Start at the line below containing "[1] T. S. Cheong, I." and stop at the line containing "[2] S. M. Ashrafi". Repeat every line of that stretch exactly, and nothing outside it.

[Excerpts from a dataset]

++++++

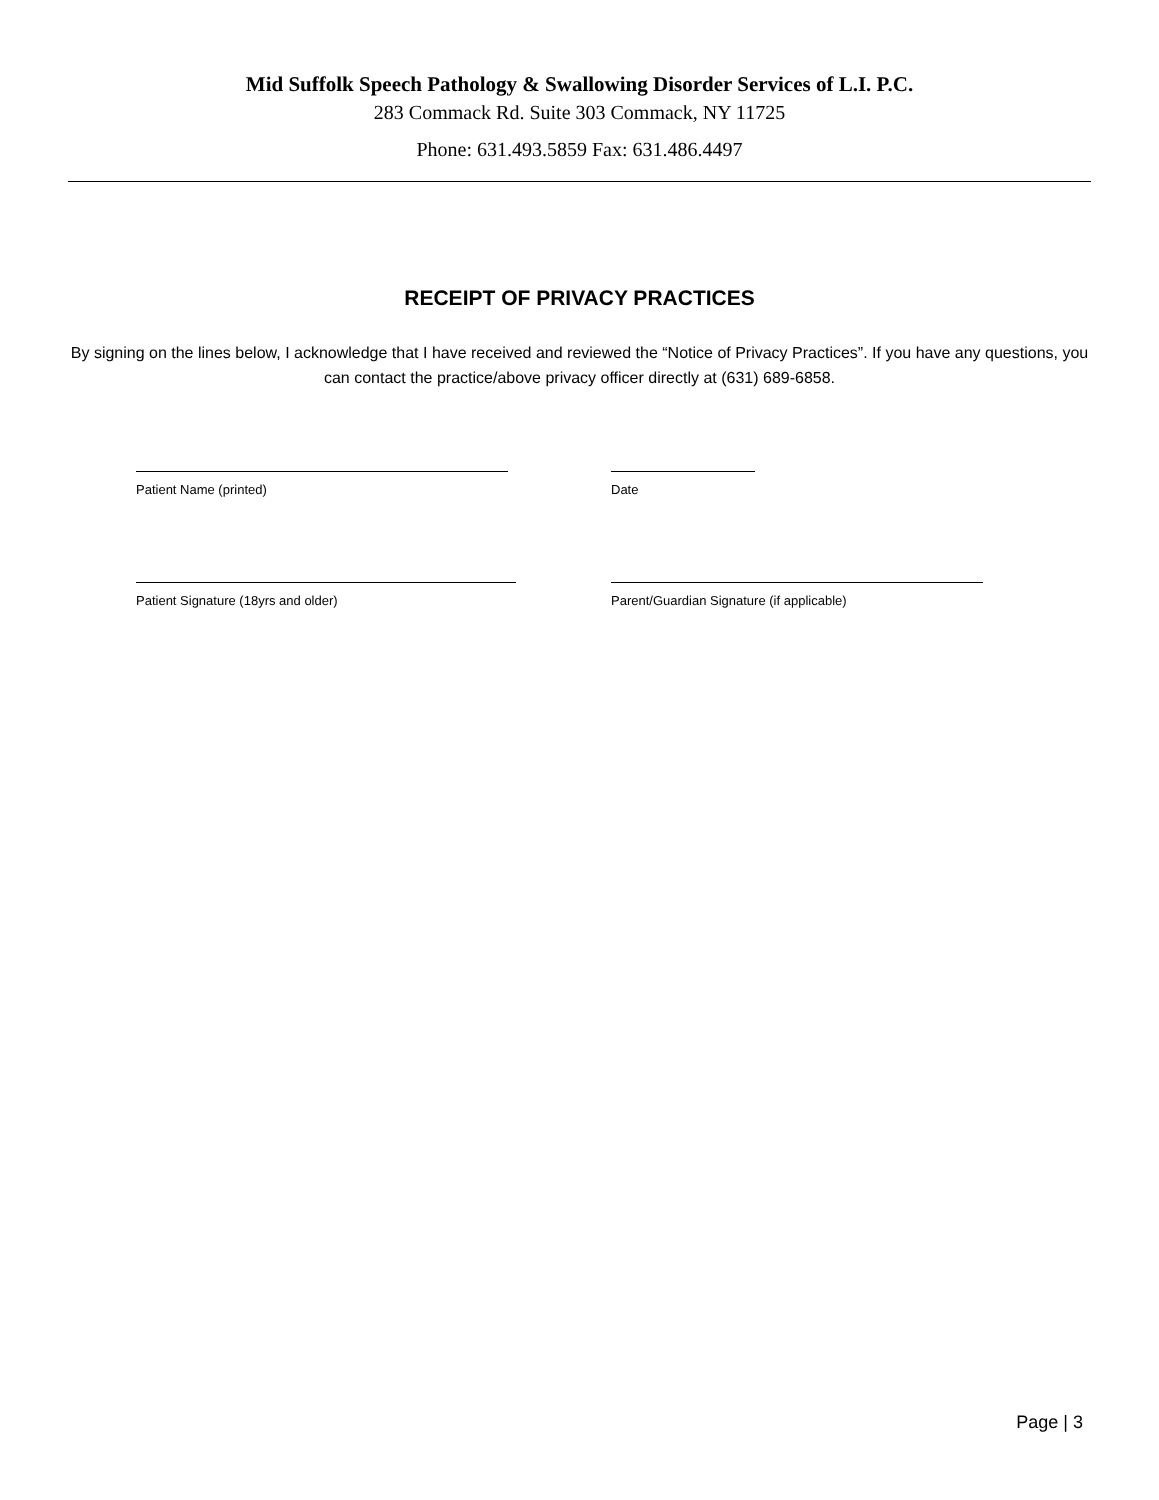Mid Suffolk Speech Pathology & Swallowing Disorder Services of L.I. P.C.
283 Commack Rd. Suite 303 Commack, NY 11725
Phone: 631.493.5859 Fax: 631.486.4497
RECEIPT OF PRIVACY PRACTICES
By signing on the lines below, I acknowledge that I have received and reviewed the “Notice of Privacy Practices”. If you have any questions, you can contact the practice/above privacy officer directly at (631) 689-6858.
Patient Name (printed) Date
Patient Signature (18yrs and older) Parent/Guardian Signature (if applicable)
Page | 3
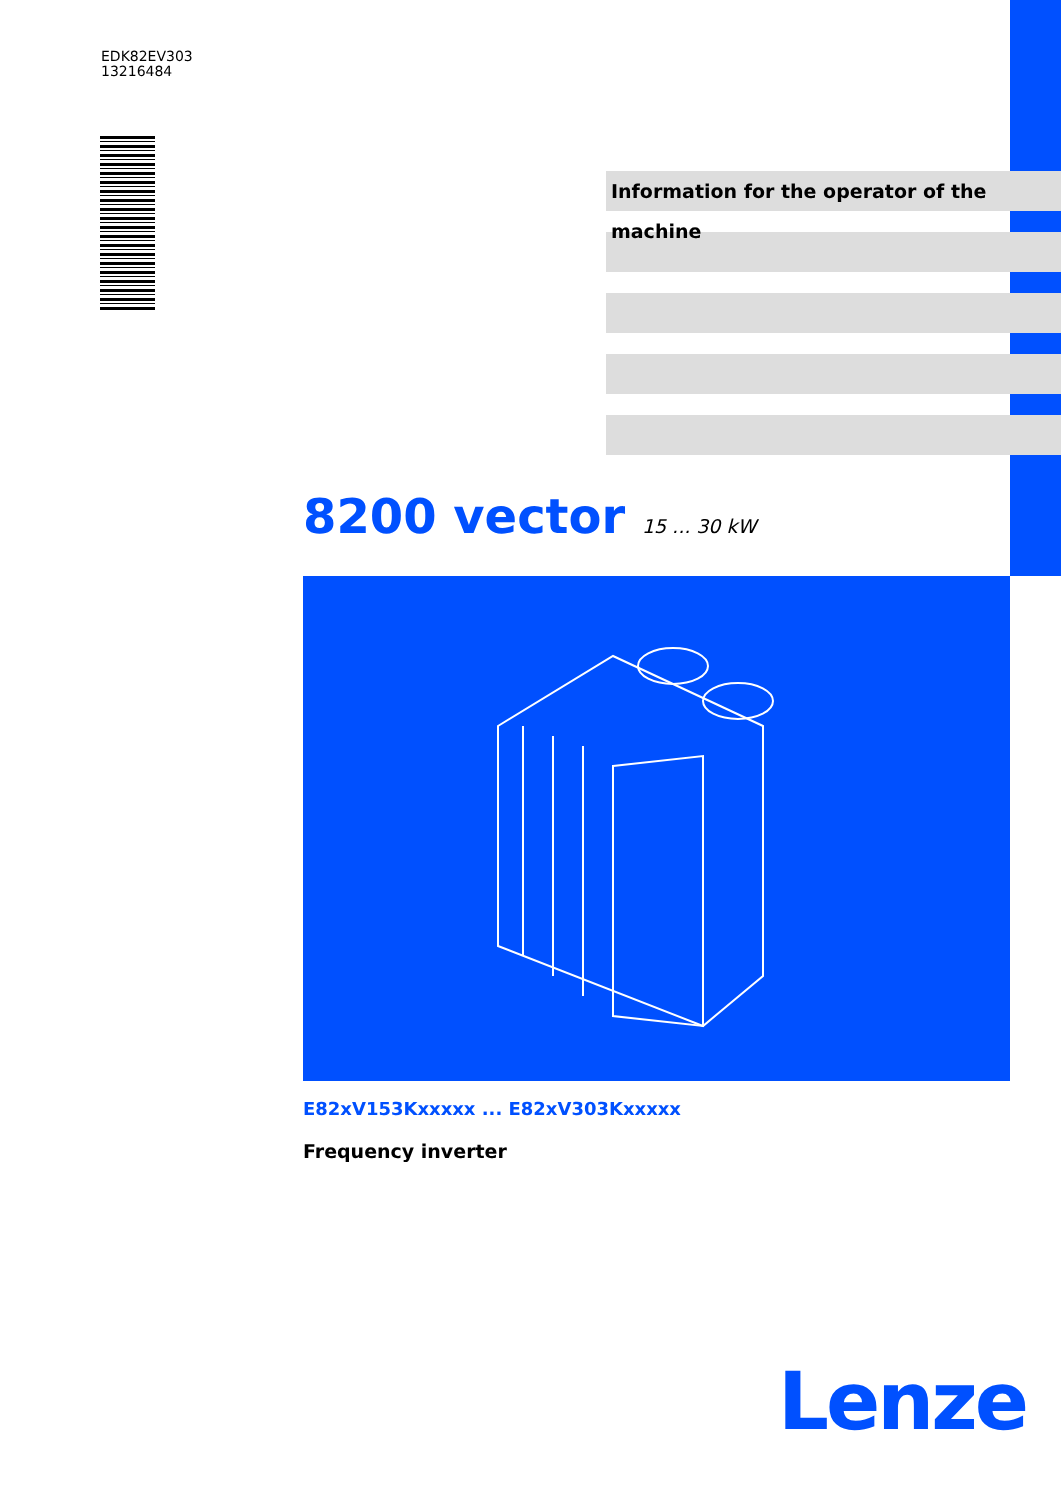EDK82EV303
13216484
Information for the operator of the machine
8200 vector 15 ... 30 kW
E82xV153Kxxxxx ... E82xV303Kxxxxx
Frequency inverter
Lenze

++++++

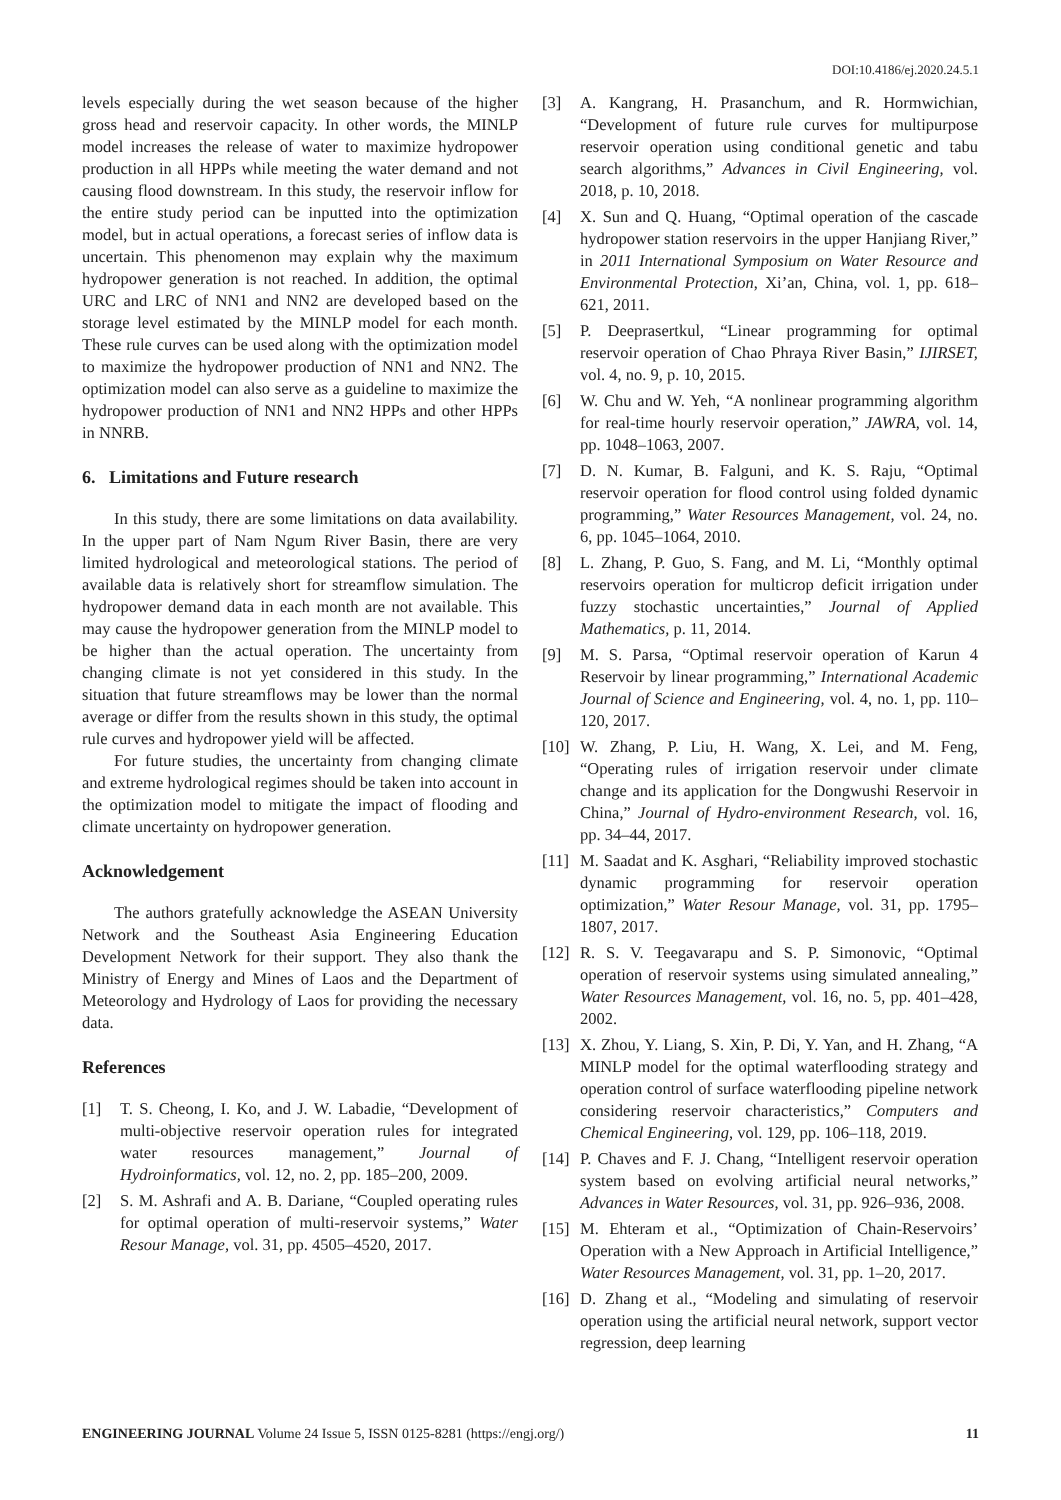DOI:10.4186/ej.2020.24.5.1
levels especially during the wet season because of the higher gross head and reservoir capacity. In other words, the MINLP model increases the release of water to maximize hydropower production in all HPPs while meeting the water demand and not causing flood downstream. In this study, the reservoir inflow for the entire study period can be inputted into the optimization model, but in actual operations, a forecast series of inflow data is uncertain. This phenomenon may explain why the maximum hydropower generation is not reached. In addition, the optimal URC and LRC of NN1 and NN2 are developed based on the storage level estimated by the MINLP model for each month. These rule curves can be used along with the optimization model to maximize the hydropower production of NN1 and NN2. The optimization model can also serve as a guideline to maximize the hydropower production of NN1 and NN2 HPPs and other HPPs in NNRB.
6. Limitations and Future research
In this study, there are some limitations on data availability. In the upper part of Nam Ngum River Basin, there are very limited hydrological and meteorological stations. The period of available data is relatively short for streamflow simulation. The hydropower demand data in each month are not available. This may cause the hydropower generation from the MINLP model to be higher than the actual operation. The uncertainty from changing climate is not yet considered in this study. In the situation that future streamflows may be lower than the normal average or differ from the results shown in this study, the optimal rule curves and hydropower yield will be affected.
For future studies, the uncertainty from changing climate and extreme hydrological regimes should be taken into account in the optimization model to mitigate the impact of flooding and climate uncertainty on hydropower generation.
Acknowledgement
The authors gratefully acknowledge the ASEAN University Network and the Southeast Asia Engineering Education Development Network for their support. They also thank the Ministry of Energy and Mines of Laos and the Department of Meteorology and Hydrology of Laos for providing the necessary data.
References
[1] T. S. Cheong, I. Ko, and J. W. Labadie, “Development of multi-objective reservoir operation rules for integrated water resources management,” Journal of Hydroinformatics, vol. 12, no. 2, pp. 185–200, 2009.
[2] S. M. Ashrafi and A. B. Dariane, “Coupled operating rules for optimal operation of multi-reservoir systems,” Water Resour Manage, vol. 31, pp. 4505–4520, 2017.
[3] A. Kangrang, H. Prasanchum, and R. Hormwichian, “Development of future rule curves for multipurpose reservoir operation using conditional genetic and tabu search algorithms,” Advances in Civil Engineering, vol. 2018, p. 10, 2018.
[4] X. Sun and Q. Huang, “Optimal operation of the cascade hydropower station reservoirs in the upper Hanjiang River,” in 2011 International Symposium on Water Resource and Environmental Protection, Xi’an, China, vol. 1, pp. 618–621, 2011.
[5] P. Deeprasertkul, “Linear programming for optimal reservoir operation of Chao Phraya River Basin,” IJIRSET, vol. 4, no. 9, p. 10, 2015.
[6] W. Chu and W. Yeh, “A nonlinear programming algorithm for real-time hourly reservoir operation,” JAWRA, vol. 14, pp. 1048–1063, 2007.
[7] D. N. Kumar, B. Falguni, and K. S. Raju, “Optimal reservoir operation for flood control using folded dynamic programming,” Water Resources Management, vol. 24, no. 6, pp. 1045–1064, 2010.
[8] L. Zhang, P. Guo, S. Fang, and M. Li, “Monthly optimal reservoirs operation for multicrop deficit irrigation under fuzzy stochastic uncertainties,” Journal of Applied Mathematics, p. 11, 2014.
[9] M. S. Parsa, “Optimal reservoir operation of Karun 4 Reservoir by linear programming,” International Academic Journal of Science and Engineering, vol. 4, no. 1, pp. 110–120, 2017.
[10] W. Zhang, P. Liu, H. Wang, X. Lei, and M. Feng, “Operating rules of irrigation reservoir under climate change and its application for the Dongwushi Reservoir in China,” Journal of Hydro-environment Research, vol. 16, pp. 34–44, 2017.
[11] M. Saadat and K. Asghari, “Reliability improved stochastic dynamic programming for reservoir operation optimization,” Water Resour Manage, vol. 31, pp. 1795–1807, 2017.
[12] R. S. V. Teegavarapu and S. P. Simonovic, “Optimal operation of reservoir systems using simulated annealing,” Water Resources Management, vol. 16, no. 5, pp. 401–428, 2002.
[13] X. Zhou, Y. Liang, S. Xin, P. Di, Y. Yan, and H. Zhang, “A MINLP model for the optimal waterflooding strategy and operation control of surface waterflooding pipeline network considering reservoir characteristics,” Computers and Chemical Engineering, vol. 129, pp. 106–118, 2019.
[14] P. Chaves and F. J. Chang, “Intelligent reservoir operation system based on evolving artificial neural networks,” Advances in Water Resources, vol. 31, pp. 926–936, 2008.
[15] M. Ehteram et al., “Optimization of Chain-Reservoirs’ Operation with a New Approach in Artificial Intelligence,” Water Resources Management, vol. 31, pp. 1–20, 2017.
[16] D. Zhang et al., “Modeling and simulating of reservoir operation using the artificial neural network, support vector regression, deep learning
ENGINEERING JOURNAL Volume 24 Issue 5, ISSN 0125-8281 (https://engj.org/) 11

++++++

ANSWER TO THE PROBLEM |
[1] T. S. Cheong, I. Ko, and J. W. Labadie, “Development of multi-objective reservoir operation rules for integrated water resources management,” Journal of Hydroinformatics, vol. 12, no. 2, pp. 185–200, 2009.
[2] S. M. Ashrafi and A. B. Dariane, “Coupled operating rules for optimal operation of multi-reservoir systems,” Water Resour Manage, vol. 31, pp. 4505–4520, 2017.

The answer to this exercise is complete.